← All ADRs

ADR-006 — Build the agent layer with Anthropic Claude (via MCP) over Bedrock / OpenAI / local

Status: Accepted (POC). The MCP abstraction means the model-host choice is reversible. Date: 2026-05-28.

Context

The agent-first thesis requires a model + protocol choice. Four meaningful options:

  1. Anthropic Claude (direct SDK + MCP) — Claude Opus/Sonnet via the Anthropic SDK, with MCP as the tool surface protocol.
  2. OpenAI (GPT-5/4o via Responses API) — comparable model quality, comparable tool-use; MCP support newer.
  3. AWS Bedrock (multi-model) — Claude + Llama + Mistral + Titan behind one IAM surface. AWS-native.
  4. Local models (Llama 3.3 70B, Mistral Large 2, etc.) — runs on our infra, no per-token cost.

The decision is anchored on two questions: which model produces correct structured output and grounded reasoning on financial questions? and what's the switching cost if we change our mind?

Decision

Build with Anthropic Claude via the Anthropic SDK, and MCP as the tool protocol (see srdb_mcp/). Claude calls MCP tools to query srDB; the substrate never sees prompts directly.

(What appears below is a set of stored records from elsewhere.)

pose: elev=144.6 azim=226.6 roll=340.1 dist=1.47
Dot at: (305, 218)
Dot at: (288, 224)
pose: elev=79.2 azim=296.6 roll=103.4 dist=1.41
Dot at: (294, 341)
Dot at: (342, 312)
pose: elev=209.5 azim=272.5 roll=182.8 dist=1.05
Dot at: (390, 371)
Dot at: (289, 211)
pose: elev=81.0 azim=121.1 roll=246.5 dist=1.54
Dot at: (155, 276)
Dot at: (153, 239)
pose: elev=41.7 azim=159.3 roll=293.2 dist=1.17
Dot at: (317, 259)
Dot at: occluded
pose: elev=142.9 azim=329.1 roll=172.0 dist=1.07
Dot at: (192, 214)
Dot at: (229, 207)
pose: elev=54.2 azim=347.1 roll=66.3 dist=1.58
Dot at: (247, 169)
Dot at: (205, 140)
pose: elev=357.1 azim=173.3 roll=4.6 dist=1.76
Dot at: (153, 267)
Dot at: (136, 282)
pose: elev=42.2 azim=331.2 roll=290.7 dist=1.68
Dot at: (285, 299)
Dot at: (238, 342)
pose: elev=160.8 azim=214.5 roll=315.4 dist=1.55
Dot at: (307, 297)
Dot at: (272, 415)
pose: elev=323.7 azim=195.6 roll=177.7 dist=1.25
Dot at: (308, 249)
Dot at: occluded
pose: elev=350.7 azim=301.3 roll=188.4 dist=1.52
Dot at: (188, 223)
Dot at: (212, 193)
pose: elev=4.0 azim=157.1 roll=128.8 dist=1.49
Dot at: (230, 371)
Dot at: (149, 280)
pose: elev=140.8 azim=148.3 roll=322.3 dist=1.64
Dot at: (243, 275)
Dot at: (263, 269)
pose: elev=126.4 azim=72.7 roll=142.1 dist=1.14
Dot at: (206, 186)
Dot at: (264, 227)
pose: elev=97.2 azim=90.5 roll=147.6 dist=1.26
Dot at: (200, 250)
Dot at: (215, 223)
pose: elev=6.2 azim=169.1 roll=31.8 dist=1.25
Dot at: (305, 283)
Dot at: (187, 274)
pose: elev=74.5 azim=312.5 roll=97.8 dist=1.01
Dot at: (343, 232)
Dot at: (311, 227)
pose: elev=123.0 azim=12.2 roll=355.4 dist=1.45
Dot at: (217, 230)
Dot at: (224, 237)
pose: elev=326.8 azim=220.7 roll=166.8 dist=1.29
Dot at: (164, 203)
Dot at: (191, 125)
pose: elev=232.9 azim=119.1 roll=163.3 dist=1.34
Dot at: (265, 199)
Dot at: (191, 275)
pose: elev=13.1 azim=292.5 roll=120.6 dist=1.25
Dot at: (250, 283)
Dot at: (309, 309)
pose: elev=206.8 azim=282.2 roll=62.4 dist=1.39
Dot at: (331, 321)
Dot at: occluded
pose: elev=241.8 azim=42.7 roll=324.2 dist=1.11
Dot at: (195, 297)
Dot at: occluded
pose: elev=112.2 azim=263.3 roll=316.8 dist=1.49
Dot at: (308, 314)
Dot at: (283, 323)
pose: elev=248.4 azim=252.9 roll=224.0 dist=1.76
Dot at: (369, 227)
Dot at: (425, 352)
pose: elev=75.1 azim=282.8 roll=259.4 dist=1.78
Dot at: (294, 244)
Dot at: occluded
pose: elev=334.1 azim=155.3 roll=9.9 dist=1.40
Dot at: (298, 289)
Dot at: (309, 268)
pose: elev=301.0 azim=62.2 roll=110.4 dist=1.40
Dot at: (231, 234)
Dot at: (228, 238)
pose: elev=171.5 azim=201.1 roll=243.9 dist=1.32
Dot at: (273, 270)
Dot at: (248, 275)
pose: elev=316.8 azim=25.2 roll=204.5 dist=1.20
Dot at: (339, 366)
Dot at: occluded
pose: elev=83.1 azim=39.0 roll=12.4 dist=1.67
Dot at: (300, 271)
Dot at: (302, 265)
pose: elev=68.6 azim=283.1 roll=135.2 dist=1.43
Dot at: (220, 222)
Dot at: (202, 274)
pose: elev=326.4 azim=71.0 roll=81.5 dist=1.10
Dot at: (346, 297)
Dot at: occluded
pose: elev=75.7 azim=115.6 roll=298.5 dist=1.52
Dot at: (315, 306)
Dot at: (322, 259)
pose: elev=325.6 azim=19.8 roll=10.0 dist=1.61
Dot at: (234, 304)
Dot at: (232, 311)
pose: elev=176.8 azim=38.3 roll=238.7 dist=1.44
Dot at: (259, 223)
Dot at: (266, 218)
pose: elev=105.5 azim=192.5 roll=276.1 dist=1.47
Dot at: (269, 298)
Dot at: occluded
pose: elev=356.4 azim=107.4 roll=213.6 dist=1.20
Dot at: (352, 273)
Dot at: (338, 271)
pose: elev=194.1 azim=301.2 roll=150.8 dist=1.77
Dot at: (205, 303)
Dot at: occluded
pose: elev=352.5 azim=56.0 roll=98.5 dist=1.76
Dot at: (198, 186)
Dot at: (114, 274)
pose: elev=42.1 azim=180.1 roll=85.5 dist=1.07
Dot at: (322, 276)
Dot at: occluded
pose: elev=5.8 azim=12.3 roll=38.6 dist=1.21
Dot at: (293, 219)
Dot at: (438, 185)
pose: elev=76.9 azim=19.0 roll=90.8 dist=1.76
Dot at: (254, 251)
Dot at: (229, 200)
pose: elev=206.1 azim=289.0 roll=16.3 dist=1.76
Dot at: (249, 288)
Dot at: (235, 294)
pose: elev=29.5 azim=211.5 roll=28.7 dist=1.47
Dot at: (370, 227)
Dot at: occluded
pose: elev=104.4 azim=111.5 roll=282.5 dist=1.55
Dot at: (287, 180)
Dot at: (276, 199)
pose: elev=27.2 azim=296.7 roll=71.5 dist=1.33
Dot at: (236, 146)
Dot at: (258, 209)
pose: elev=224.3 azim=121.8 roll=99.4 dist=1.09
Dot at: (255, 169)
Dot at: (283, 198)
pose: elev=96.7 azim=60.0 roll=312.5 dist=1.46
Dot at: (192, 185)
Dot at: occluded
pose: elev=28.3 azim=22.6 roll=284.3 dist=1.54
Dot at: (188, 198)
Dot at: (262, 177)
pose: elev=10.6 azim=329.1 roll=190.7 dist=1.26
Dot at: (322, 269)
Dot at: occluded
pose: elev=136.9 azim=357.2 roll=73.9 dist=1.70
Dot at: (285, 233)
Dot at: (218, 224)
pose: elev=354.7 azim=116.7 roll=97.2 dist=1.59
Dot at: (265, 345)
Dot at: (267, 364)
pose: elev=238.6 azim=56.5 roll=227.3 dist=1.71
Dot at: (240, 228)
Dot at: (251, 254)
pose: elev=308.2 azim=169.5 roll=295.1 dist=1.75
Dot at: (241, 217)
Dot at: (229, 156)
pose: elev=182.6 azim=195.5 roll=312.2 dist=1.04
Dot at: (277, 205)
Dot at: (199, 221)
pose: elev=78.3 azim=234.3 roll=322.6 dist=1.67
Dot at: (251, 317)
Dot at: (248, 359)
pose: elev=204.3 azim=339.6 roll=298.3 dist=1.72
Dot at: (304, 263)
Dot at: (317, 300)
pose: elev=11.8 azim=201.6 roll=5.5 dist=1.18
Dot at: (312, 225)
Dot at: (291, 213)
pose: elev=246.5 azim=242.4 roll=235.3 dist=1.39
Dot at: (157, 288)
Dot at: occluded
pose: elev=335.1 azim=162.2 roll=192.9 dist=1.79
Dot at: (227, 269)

Switching to a different model host requires changing the agent runtime, not the substrate. The MCP server is the abstraction; any agent host that speaks MCP is compatible.

Consequences

Positive:

  • Strong current quality on structured output reliability in financial domain in our hands-on use. Claude Opus + Sonnet 4.x have been consistent on typed-tool responses in our development; OpenAI Responses + GPT-5 are also strong and have closed the gap. This is an opinion based on the author's traces; a real production decision should re-benchmark on representative tasks.
  • MCP originated with Anthropic and has the longest-running first-party support. OpenAI shipped MCP support in the Responses API in 2025; it works in production. The differences today are configuration ergonomics, not protocol gaps. Either provider is a defensible choice; we picked Anthropic for the POC because the author has more hands-on familiarity with their tool-use surface and MCP integration. A production decision should weigh team familiarity, procurement, and benchmarks on representative tasks.
  • Tool-use semantics are first-class in the Anthropic SDK. The tools parameter on messages.create matches MCP's tool surface 1:1.
  • The protocol is the moat, not the model. If Anthropic disappears tomorrow, the substrate doesn't care. The MCP server is unchanged. We swap the agent host.

Negative:

  • Pricing + rate-limit dependence on Anthropic. Multi-host fallback (e.g. Bedrock-hosted Claude + direct-API Claude) is on the Phase 2 list.
  • AWS-shop teams may prefer Bedrock for IAM + procurement reasons. The Anthropic direct SDK is a separate contract.
  • We're not testing the substrate's agent surface with GPT or Gemini regularly. The MCP abstraction guarantees it should work, but "guarantees" without test coverage are aspirational. Periodic cross-model agent testing is on the Phase 2 list.

Alternatives Considered

  • OpenAI direct (GPT-5). Comparable quality on the substrate's question class; Responses API has shipped MCP support. Reasonable alternative — the choice between Anthropic and OpenAI is primarily about team familiarity and benchmarks on representative tasks, not protocol availability. Pure model + ergonomics call, no architectural lock either way.
  • Bedrock (Claude-on-Bedrock or multi-model). AWS-native, single IAM, regional residency, audit story bundled with AWS. Adds proxy hops vs direct Anthropic API (the practical latency cost varies by region and workload and is worth measuring on your own traffic before deciding). Right if SRHG standardizes on AWS for procurement and the IAM/audit story matters more than direct-API ergonomics. The realistic shape is direct Anthropic API as default, Bedrock as alternate for IAM-bound workloads; the MCP abstraction makes that fan-out cheap.
  • Gemini. Tool-use is mature but MCP support is younger and Gemini's reasoning on long structured contexts (the kind of tool-response stream the substrate produces) is less consistent than Claude's. We'd consider it for cost-sensitive workloads where the question class is narrower.
  • Local models (Llama / Mistral). Per-token cost is zero; latency is single-digit-ms on a GPU we already own. But structured-output reliability and tool-use composability are not at the bar the substrate needs. Worth re-evaluating annually. The substrate's MCP surface is model-agnostic so the switching cost is hours, not weeks.